The problem
Answer these questions using the excerpt on platform engineering:
1. What did the team realize it had created instead of platform as a service?
2. How long did it take to get a change from commit into production per environment?
3. What availability did the hosting platform have?

Text passage

|---|

We also had a tech problem, because we really believed in the Unix philosophy of a tool should do one thing well. Okay? It kind of makes sense. And so we selected a load of best-of-breed, open-source components and wanted to integrate them. So at the time, these were great components we wanted to work. So we put them together with an ITV glue. But it was always intended to be self-serve. Developers and the people on the product teams were always meant to go into the Puppet and the Hiera and the YAML and make changes themselves. But it was a bespoke platform. It did sit there because there was a steep learning curve. Some, I think unfairly, refer to it as a learning wall. But this is where kind can go wrong.Because people got stuck, developers got stuck. They couldn't figure out how to make a secret change in YAML or something like that. And so we're helpful. So we helped, and we helped again, and we helped again.

And an overplayed strength can become a weakness because we were too kind. We were too helpful, so we helped again and again. And over time it changed from, "I can do that" to, "The platform engineer does that." We became the blocker. We became the only way to actually make changes onto the platform, and that wasn't good. And we realized we'd created platform engineer as a service rather than platform as a service. And full credit to Tim on my team for this. We were doing too much ops work, too much turn it off and on again. We didn't have much time left for force multiplication or the quality influence of it, the really important bit that are rewarding for us and high value for the organization. So PE as a service.

CI/CD cycle times. This was a problem. It was too long. 15 minutes to get a change from commit into production per environment. That was too long in this new world.

And again, like I said at the beginning, it used to be eight weeks. 15 minutes was now too slow. We realized we'd built a great hosting platform. It was incredibly reliable. It hardly ever broke. Four nines availability. There were a handful of failed deployments, but we'd forgotten that most of the change actually happened at the input side, at the development side, not the production side. So we had poor developer experience, not ideal.

|---|

Dataset

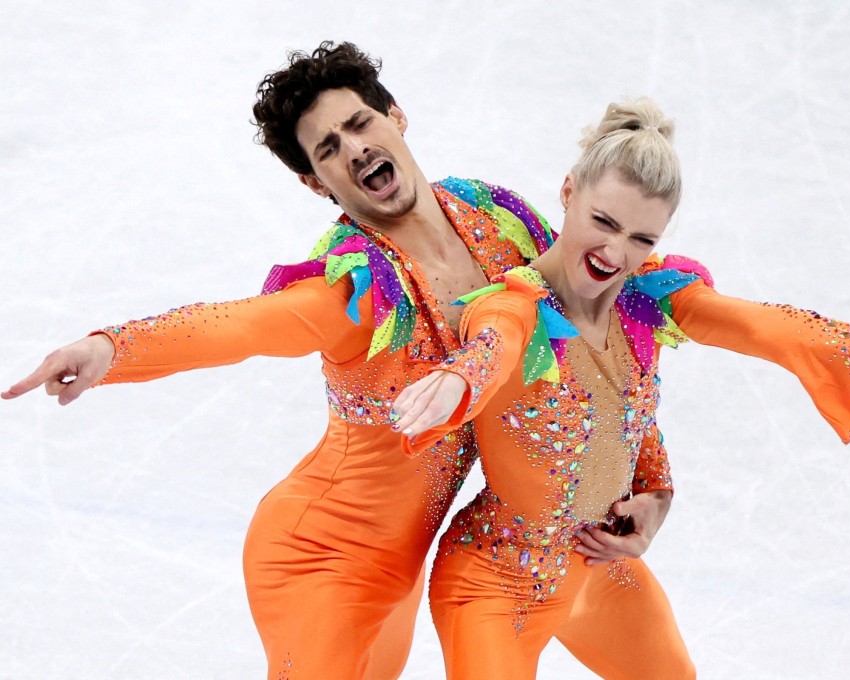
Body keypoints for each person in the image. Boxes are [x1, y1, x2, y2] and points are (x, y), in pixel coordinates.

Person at [0, 43, 671, 679]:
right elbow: (238, 328)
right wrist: (110, 347)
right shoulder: (355, 290)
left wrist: (650, 483)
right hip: (319, 559)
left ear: (396, 117)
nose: (354, 148)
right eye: (329, 148)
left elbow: (596, 350)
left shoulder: (501, 222)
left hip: (403, 570)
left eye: (359, 123)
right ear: (313, 180)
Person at [390, 98, 850, 679]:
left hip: (600, 566)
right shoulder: (513, 305)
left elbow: (754, 328)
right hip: (494, 581)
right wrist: (457, 378)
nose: (614, 253)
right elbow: (490, 346)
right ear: (568, 192)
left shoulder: (646, 301)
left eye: (642, 239)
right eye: (603, 222)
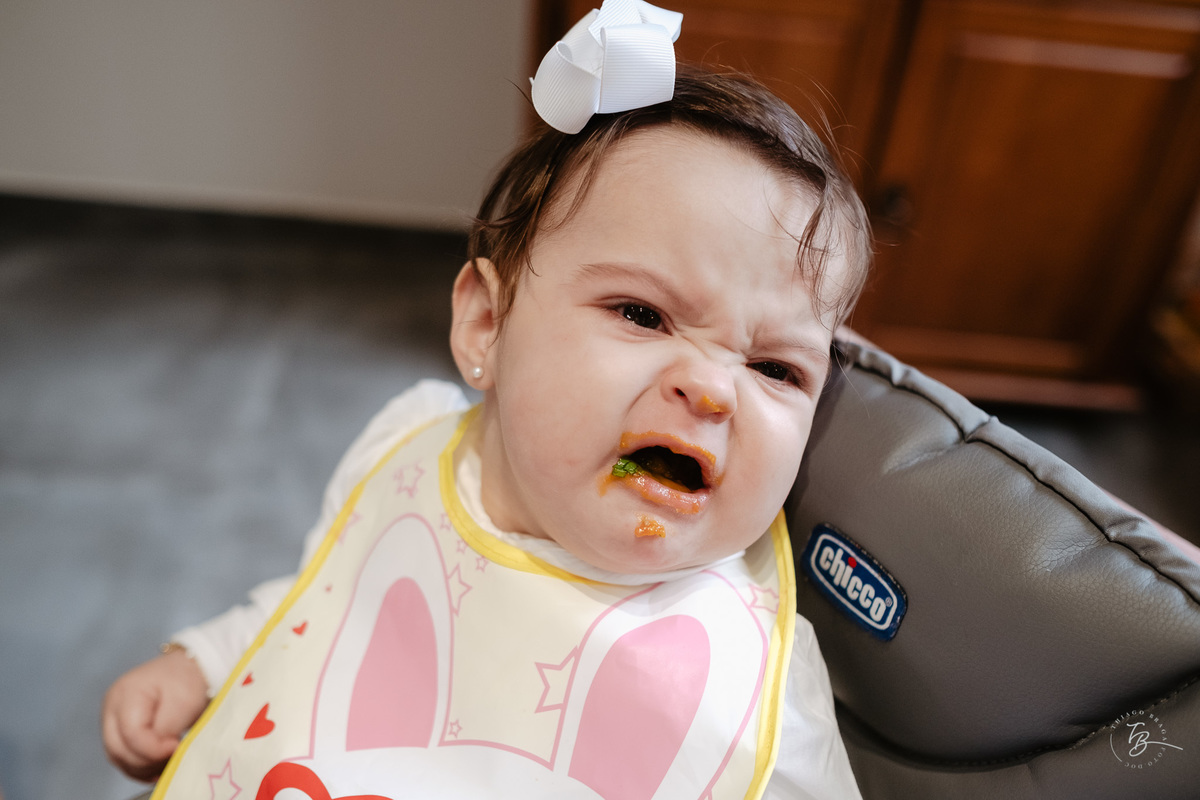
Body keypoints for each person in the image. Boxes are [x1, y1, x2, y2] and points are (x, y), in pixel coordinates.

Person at [102, 3, 872, 797]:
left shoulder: (759, 697)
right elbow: (325, 605)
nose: (712, 389)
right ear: (485, 325)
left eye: (776, 369)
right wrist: (204, 662)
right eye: (643, 315)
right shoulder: (411, 445)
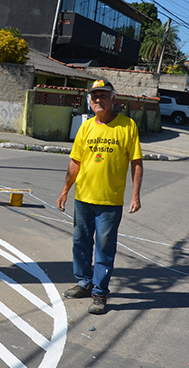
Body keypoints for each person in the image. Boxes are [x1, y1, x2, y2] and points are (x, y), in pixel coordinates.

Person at [56, 79, 143, 315]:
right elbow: (75, 162)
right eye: (94, 96)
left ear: (113, 99)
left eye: (103, 96)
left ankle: (99, 293)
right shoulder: (86, 127)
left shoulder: (127, 126)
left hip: (110, 202)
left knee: (104, 248)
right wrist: (65, 190)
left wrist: (135, 195)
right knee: (80, 243)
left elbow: (136, 163)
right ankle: (84, 283)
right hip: (83, 198)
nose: (98, 100)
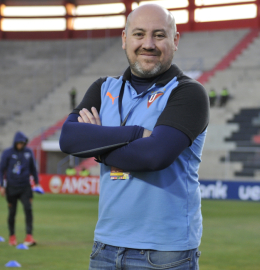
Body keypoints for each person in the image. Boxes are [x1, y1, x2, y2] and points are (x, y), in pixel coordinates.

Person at [59, 4, 209, 269]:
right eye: (139, 34)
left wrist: (96, 142)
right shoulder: (103, 88)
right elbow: (69, 139)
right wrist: (137, 134)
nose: (148, 44)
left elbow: (154, 155)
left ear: (175, 41)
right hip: (105, 247)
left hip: (165, 253)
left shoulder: (189, 93)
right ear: (124, 39)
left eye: (159, 35)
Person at [0, 131, 40, 247]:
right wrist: (2, 185)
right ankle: (12, 236)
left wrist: (36, 183)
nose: (21, 145)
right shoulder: (8, 153)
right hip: (11, 188)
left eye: (23, 143)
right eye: (19, 143)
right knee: (12, 213)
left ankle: (29, 236)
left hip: (25, 187)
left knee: (28, 209)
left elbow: (33, 169)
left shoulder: (28, 152)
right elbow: (1, 169)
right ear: (15, 142)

|---|

Exercise response
1. Platform engineer as a service.
2. 15 minutes.
3. Four nines.